- **Entries supplied**
Content starts
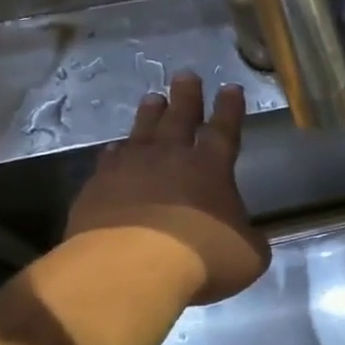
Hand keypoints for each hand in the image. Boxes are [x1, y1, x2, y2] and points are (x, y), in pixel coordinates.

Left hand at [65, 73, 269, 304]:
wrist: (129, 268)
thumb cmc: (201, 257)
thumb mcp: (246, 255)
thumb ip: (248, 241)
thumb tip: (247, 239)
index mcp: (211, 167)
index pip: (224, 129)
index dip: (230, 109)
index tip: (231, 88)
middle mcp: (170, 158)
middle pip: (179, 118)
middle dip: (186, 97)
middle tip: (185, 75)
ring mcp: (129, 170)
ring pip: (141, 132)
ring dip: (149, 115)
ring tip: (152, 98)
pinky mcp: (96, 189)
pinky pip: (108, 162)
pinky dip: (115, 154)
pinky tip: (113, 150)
Content ends
Content starts
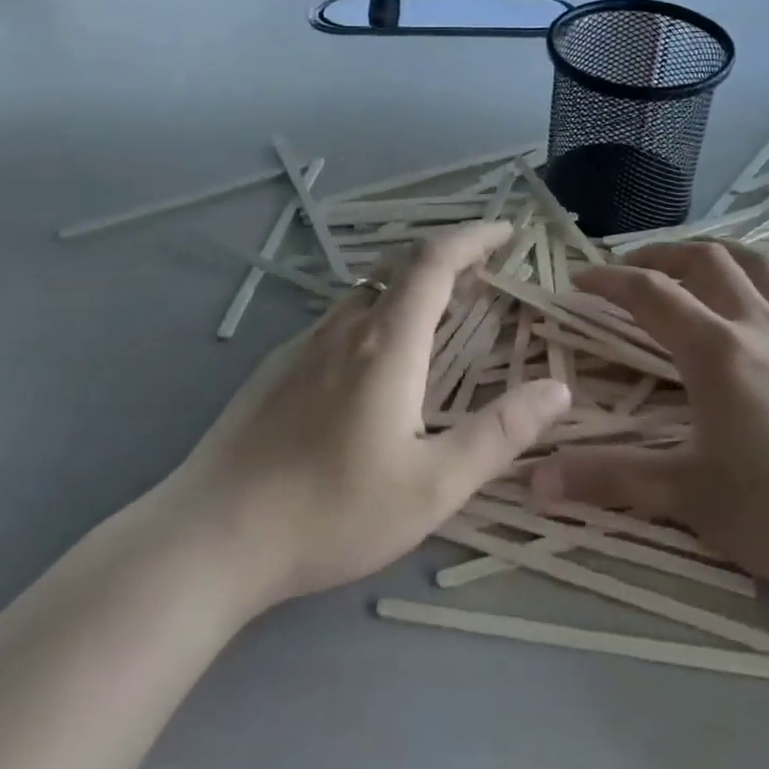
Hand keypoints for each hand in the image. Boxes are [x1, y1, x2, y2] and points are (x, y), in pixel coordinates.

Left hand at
Content ends
- **Work item**
All lines of the listing holding the string "middle" must be returned, copied as they stand.

- **Your response**
middle mcp: (170, 158)
middle pip: (179, 118)
middle dip: (186, 97)
middle tip: (185, 75)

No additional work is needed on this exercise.